# LANGKAH PENGERJAAN:
- 1) Tuliskan ulang secara persis bagian kutipan halaman tentang peradilan agama yang diawali kata-kata "Peradilan agama di" dan diakhiri dengan "melalui kilasan singkat.".
- 2) Dalam kutipan halaman tentang peradilan agama, pada tanggal berapa peradilan agama di Indonesia menapaki usia ke-130 tahun?
━━━ KUTIPAN HALAMAN ━━━
7VB

 

 

Logo Artikel

229 PERADILAN AGAMA FROM ZERO TO HERO

PERADILAN AGAMA : FROM ZERO TO HERO

PERADILAN AGAMA : FROM ZERO TO HERO

Oleh : Ahmad Khumaidi, S.H.I

Peradilan agama di Indonesia telah menapaki usia ke 130 tahun pada tanggal 1 Agustus 2012 silam, bertahan diusia yang terbilang tidak muda lagi bukanlah tanpa perjuangan. Jatuh bangun bahkan pembatasan wewenang telah dilalui peradilan agama dalam perjalanannya. Namun faktanya, sejarah panjang telah mengantarkan peradilan agama menjadi salah satu peradilan yang dikenal dunia, bahkan mampu berkiprah di dunia internasional. Kendati belum signifikan seperti yang diharapkan, namun keikutsertaan peradilan agama dalam pergaulan internasional sudah cukup membanggakan dan memberi nilai tambah bagi institusi induk sekaliber Mahkamah Agung. Untuk mengingat kembali sejarah perjuangan peradilan agama berikut penulis paparkan melalui kilasan singkat.
━━━ DAFTAR CATATAN ━━━
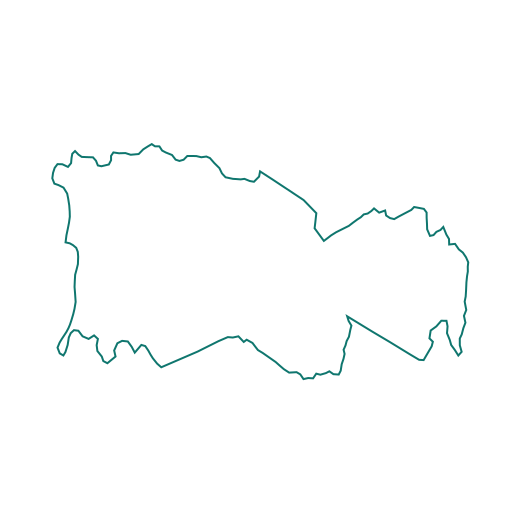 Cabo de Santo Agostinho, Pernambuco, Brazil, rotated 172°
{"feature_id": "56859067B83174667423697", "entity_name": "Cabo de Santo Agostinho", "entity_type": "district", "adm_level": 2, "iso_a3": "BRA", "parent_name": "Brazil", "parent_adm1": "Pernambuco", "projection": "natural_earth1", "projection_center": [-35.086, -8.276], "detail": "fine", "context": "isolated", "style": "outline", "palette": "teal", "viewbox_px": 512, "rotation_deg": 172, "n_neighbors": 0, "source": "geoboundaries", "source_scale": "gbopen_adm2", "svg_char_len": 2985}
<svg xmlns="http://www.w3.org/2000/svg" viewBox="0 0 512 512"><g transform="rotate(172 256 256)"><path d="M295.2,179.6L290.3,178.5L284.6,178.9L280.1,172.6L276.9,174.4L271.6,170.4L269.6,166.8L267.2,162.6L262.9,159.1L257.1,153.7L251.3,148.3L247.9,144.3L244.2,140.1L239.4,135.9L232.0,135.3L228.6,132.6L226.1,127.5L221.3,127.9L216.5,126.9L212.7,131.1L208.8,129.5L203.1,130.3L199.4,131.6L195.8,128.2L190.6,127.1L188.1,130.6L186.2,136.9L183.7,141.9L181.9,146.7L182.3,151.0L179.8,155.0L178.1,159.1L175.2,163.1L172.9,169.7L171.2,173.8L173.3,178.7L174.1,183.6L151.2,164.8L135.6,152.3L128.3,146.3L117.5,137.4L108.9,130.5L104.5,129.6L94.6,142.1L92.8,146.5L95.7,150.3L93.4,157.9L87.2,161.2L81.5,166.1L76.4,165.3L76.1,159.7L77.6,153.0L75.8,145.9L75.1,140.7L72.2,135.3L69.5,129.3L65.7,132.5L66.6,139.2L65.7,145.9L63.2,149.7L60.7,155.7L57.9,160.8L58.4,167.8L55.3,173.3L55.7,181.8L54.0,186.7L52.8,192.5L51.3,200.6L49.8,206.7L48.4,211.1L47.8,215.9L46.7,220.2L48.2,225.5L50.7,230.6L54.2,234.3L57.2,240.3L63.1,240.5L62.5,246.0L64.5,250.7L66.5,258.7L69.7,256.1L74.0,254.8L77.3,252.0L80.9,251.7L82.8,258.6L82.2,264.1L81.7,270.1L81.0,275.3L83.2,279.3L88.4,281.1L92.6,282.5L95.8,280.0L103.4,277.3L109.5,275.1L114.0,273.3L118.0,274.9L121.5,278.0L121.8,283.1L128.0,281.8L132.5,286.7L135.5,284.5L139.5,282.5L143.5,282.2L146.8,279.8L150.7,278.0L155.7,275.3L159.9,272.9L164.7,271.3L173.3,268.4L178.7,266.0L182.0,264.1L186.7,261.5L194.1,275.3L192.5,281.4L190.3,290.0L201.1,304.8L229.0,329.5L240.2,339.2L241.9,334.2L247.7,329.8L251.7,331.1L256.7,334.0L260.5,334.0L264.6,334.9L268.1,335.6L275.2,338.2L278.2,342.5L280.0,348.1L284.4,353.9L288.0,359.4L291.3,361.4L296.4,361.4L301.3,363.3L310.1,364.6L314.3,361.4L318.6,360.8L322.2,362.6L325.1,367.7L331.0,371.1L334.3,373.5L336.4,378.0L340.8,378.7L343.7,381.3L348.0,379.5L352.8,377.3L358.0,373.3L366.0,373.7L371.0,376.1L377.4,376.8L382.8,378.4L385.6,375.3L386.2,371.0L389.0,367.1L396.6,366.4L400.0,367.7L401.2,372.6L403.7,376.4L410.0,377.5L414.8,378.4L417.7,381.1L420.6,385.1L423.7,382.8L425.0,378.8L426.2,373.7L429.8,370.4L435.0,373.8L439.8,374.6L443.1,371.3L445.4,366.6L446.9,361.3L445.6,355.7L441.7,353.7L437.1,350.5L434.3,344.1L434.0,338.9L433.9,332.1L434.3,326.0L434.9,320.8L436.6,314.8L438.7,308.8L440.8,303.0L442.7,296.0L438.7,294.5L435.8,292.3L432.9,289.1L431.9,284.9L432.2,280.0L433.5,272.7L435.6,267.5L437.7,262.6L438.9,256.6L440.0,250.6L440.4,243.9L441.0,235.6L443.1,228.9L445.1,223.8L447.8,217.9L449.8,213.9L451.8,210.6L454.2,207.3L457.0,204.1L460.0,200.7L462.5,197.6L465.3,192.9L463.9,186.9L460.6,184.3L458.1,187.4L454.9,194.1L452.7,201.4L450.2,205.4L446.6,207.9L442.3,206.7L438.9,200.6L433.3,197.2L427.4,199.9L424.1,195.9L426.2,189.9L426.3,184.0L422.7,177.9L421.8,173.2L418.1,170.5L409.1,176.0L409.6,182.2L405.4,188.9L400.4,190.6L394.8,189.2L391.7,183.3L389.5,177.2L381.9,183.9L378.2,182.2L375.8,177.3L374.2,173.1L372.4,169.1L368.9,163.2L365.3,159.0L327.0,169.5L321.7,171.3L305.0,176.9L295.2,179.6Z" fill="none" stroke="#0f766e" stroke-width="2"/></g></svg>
━━━
━━━ DAFTAR CATATAN ━━━
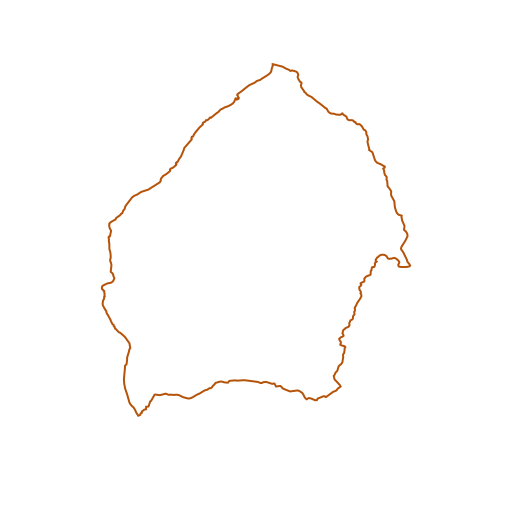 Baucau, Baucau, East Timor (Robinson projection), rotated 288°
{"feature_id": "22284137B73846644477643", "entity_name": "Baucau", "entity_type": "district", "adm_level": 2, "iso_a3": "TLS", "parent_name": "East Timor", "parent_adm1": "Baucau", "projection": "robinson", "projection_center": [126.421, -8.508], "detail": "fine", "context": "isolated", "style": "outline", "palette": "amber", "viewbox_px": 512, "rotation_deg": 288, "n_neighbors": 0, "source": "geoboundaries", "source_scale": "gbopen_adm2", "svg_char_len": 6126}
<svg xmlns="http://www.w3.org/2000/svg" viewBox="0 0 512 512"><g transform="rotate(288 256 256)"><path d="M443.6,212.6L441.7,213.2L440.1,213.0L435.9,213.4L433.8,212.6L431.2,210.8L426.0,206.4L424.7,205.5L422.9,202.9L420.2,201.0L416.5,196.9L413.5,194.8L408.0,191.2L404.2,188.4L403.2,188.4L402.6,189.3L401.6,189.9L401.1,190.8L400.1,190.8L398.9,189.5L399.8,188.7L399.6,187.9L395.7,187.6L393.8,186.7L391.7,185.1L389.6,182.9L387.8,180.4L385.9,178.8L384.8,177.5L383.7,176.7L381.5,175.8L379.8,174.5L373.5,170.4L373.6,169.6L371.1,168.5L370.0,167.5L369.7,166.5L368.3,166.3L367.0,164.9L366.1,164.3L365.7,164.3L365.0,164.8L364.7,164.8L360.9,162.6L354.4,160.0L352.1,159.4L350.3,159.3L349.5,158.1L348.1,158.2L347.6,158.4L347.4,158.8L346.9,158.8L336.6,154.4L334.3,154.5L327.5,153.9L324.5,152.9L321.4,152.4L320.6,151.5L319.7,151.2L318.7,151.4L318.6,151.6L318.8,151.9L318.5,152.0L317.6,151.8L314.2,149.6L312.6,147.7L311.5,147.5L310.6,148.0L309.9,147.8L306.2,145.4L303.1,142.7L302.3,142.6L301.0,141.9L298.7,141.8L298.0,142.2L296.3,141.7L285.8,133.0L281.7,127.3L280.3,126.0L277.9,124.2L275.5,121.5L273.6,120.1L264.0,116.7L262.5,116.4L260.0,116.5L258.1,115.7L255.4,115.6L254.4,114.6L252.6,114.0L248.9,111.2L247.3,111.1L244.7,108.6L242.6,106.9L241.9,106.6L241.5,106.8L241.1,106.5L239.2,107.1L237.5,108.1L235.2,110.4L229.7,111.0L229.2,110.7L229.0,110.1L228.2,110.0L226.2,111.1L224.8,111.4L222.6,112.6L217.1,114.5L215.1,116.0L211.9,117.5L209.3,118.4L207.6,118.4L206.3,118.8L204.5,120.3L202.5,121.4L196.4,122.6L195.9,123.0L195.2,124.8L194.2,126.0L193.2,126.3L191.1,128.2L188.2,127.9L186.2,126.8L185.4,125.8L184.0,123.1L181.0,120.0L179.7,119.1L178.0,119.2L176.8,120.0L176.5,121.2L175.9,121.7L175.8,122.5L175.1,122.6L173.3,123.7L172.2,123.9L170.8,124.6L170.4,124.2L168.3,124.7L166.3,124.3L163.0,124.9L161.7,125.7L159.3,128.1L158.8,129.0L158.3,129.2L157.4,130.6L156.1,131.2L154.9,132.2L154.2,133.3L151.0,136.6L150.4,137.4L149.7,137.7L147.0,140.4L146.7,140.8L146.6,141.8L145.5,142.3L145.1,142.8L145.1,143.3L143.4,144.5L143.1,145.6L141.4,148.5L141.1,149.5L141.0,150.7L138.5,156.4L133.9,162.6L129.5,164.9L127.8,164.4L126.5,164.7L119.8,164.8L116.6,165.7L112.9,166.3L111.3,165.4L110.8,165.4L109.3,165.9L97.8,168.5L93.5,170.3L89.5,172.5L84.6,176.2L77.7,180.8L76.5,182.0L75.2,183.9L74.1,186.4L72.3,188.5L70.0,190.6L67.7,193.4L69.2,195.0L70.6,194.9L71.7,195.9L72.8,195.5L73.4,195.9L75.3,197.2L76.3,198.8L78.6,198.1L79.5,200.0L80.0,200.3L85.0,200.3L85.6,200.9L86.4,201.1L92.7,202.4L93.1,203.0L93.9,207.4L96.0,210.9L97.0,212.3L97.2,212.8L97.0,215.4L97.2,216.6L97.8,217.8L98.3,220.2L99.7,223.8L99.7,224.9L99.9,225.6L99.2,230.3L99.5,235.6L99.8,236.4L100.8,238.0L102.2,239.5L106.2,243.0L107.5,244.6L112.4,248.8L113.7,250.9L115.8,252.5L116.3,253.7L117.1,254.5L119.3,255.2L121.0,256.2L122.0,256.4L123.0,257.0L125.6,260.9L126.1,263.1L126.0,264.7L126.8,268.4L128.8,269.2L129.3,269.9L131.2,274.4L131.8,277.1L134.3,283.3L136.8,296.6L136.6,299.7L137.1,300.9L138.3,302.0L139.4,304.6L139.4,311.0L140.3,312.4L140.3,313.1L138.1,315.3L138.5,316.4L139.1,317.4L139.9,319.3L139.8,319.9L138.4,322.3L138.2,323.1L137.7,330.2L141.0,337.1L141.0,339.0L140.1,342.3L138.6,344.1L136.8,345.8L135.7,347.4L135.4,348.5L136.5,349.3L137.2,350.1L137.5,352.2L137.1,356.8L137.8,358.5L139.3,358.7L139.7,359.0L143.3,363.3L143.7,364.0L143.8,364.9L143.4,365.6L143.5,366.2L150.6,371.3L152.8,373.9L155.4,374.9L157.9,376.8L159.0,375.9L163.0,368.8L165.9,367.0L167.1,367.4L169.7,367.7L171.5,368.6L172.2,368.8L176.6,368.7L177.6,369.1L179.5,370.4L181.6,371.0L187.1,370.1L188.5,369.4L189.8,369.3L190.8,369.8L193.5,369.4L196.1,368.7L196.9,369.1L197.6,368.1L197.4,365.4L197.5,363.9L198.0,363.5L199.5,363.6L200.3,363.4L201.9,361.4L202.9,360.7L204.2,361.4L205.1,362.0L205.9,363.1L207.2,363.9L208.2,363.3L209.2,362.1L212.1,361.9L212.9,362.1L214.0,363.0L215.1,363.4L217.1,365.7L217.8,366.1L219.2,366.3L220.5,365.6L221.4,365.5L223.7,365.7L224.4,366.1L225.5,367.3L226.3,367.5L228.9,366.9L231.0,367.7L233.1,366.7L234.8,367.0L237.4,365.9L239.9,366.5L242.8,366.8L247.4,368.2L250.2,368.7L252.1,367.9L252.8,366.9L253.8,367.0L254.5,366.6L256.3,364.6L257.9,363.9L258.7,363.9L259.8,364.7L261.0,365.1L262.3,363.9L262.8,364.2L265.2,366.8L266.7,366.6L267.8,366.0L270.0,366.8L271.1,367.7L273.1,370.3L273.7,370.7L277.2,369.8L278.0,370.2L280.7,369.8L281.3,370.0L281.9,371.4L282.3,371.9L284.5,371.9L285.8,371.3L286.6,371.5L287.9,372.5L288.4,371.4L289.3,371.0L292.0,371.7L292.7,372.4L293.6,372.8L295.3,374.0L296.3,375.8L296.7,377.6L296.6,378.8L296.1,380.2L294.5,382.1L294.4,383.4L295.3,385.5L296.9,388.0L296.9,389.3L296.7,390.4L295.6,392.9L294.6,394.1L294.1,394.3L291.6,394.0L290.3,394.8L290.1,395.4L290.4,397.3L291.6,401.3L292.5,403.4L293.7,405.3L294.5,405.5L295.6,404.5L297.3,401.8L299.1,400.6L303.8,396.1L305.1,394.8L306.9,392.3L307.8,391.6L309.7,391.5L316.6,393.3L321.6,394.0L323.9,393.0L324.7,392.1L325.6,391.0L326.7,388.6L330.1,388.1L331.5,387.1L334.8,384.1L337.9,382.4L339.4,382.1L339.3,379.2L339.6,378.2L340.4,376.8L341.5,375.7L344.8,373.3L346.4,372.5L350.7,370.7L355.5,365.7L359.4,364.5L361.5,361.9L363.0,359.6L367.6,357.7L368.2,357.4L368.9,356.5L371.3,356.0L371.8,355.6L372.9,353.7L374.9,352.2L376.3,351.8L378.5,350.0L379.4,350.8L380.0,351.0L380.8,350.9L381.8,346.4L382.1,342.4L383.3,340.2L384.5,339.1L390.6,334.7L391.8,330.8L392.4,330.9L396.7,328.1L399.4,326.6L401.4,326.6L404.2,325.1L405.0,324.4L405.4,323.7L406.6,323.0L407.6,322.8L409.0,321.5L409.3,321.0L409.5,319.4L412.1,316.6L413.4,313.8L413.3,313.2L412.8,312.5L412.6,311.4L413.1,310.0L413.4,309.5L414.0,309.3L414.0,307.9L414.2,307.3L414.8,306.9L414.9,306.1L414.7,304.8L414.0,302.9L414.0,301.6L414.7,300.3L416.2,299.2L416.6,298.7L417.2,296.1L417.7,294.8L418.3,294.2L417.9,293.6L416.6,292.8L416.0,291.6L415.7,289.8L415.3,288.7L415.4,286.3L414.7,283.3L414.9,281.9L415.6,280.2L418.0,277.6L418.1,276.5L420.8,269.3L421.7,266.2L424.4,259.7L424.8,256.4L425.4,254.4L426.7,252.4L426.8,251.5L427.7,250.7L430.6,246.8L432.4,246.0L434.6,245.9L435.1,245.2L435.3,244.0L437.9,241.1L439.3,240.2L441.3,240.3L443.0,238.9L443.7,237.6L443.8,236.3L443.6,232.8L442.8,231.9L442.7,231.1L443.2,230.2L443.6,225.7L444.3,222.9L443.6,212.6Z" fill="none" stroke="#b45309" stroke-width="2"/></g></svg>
━━━
# JAWABAN TIAP TUGAS:
- 1)
Peradilan agama di Indonesia telah menapaki usia ke 130 tahun pada tanggal 1 Agustus 2012 silam, bertahan diusia yang terbilang tidak muda lagi bukanlah tanpa perjuangan. Jatuh bangun bahkan pembatasan wewenang telah dilalui peradilan agama dalam perjalanannya. Namun faktanya, sejarah panjang telah mengantarkan peradilan agama menjadi salah satu peradilan yang dikenal dunia, bahkan mampu berkiprah di dunia internasional. Kendati belum signifikan seperti yang diharapkan, namun keikutsertaan peradilan agama dalam pergaulan internasional sudah cukup membanggakan dan memberi nilai tambah bagi institusi induk sekaliber Mahkamah Agung. Untuk mengingat kembali sejarah perjuangan peradilan agama berikut penulis paparkan melalui kilasan singkat.

- 2) 1 Agustus 2012.